Среди многочисленных очерков, заметок, высказываний о Шекспире, которые можно обнаружить в американских журналах этой поры, наиболее характерным является эссе Эмерсона, входящее в серию «Представители человечества» (1850). При всем индивидуальном своеобразии оценок этот очерк дает нам наиболее точное представление относительно общего отношения американской романтической критики к Шекспиру.

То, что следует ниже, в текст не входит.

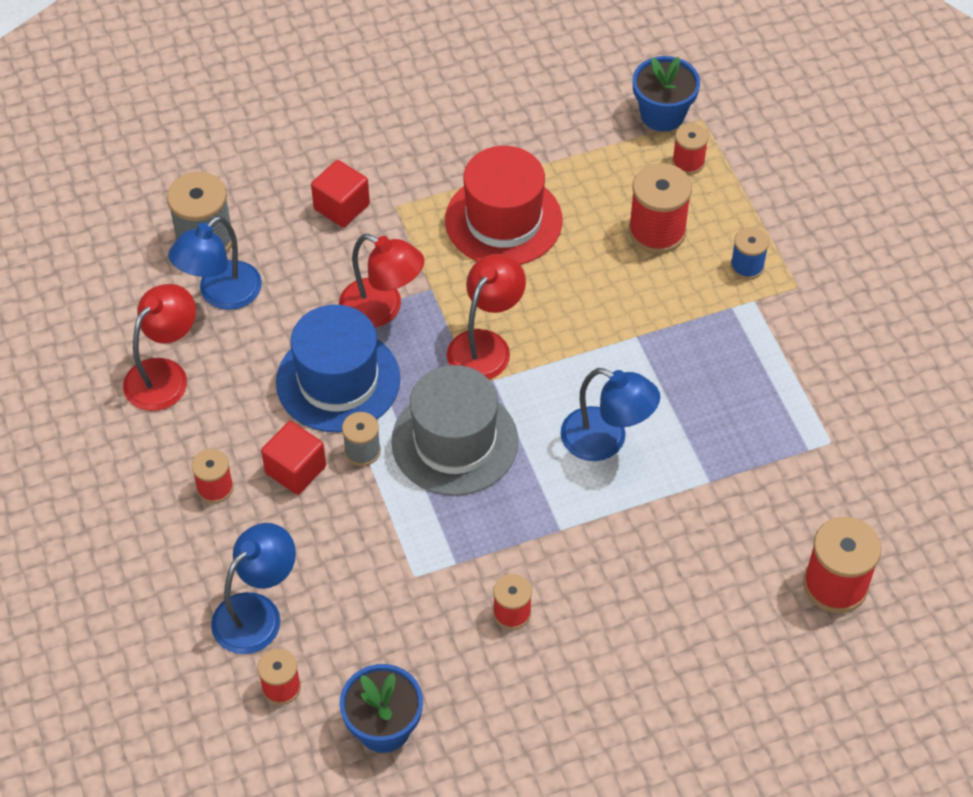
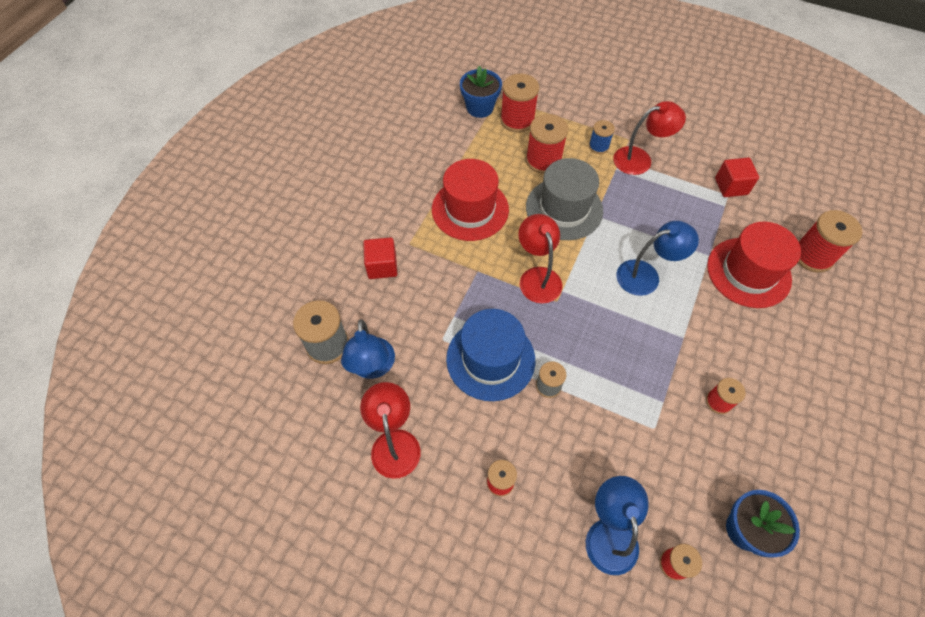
camera: 45 degrees left, 5 degrees up
red cube [261,421,326,495] -> red cube moved to [715,157,759,197]
red lamp [339,234,424,327] -> red lamp moved to [613,101,686,175]
grey hat [391,365,518,496] -> grey hat moved to [526,158,603,240]
red spool [672,123,709,175] -> red spool [500,74,539,133], size x1.72
none -> red hat [707,222,801,308]

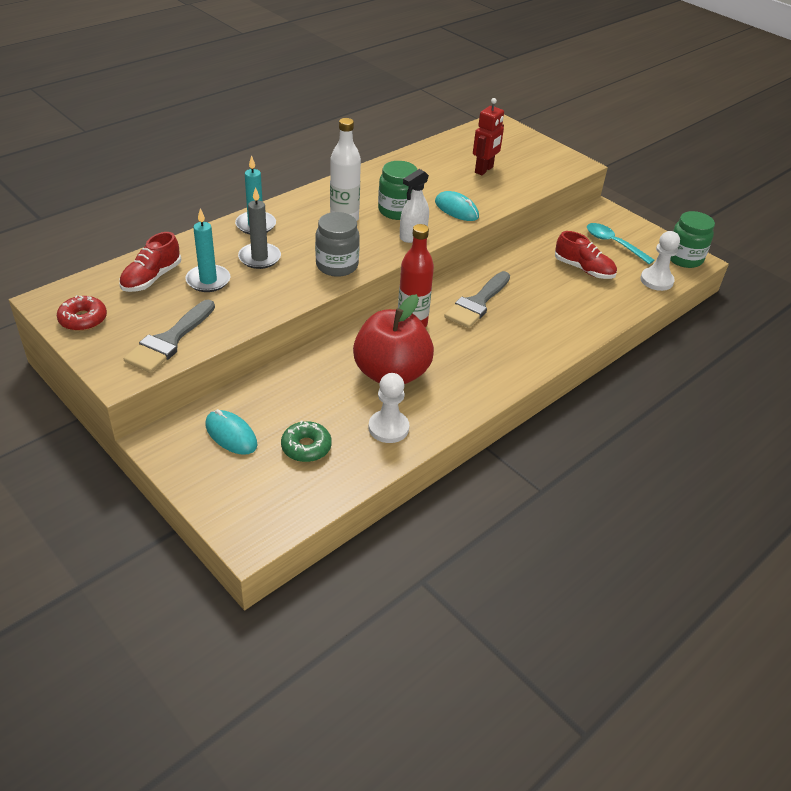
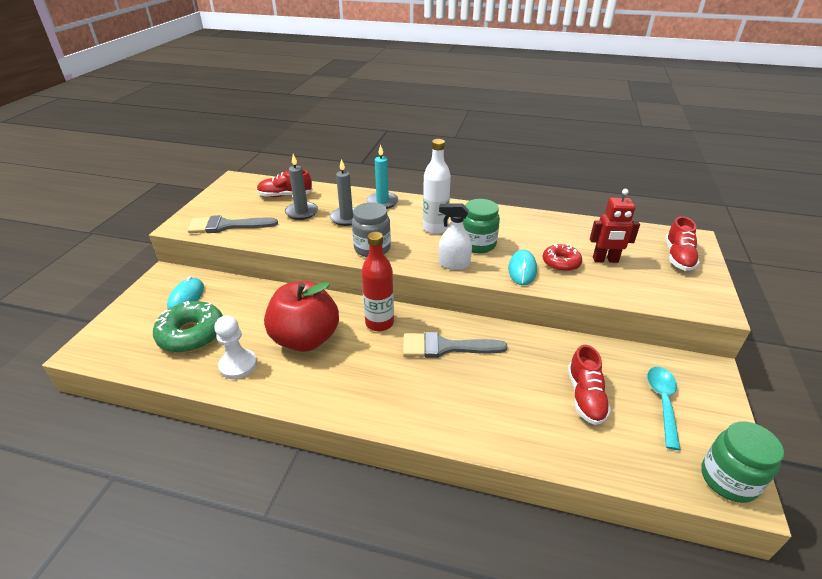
camera: 60 degrees right, 5 degrees down
red donut [57,295,107,331] -> red donut moved to [543,244,582,272]
turquoise candle [186,208,230,292] -> grey candle [285,154,318,220]
green donut [281,421,332,462] -> green donut [153,301,223,353], size x1.62
white pawn [640,231,680,291] -> none
none -> red shoe [665,217,700,271]

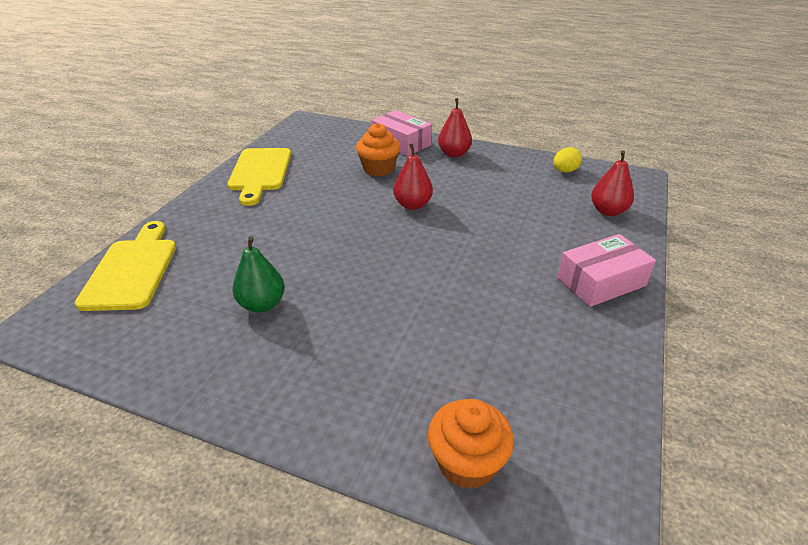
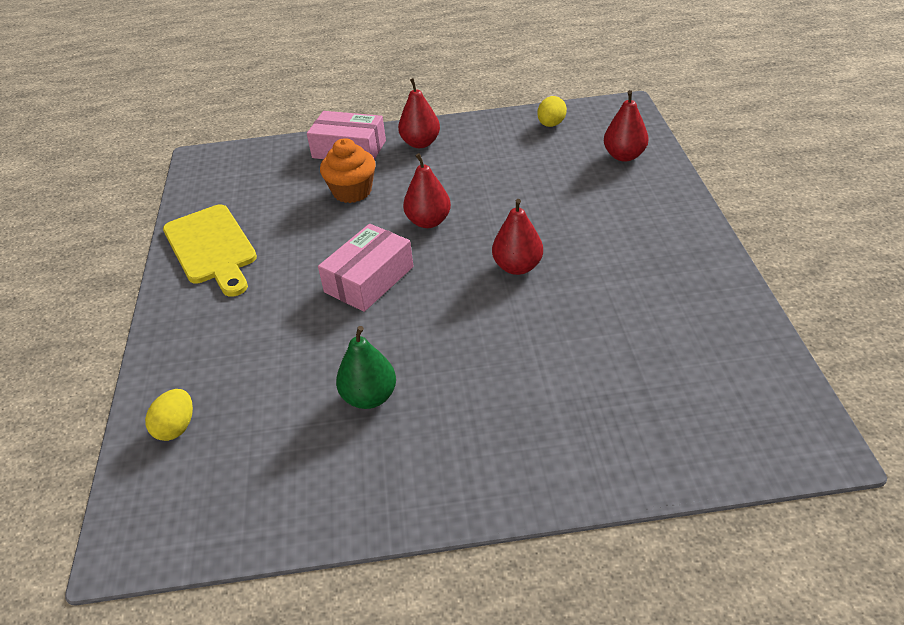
camera: 25 degrees left, 5 degrees up
yellow cutting board [75,221,176,311] -> yellow egg [145,389,193,441]
orange cupcake [428,399,514,489] -> none
pink box [557,234,656,307] -> pink box moved to [318,224,413,312]
none -> red pear [492,199,543,275]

Эмерсон вступает в полемику с армией безвестных критиков, которые видят в Шекспире прежде всего гениального драматурга, с теми, кто полагает, что «всякое дельное исследование о Шекспире должно опираться на драматургические достоинства его произведений, что поэтом и философом его считают напрасно»11. Для Эмерсона Шекспир сначала мыслитель, а потом уже драматург. Драма у Шекспира — всего лишь средство воплощения мысли, и не более того. И гениальность Шекспира — это гениальность проникновения в жизнь, постижения законов, управляющих миром и человеком. Все творчество Шекспира Эмерсон называет Книгой жизни, содержание которой он определяет в следующих, окрашенных библейской витиеватостью, словах: «Он написал слова для всей нашей современной музыки — текст нашей современной жизни, наших нравов; он начертал человека Англии и Европы, прародителя человека в Америке; он начертал человека, и описал день, и что в этот день было сделано; он читал сердца мужчин и женщин, их честность, их тайные мысли, их уловки; хитрость невинности и пути, которыми добродетель и порок соскальзывают в свою противоположность; в лице ребенка он мог отделить отцовскую часть от материнской; он умел тонко отличить свободу от судьбы; он знал законы подавления, которые образуют полицию природы; и вся сладость и весь ужас человеческого жребия охватывались его сознанием столь же истинно и столь же мягко, как картина природы могла охватываться его зрением.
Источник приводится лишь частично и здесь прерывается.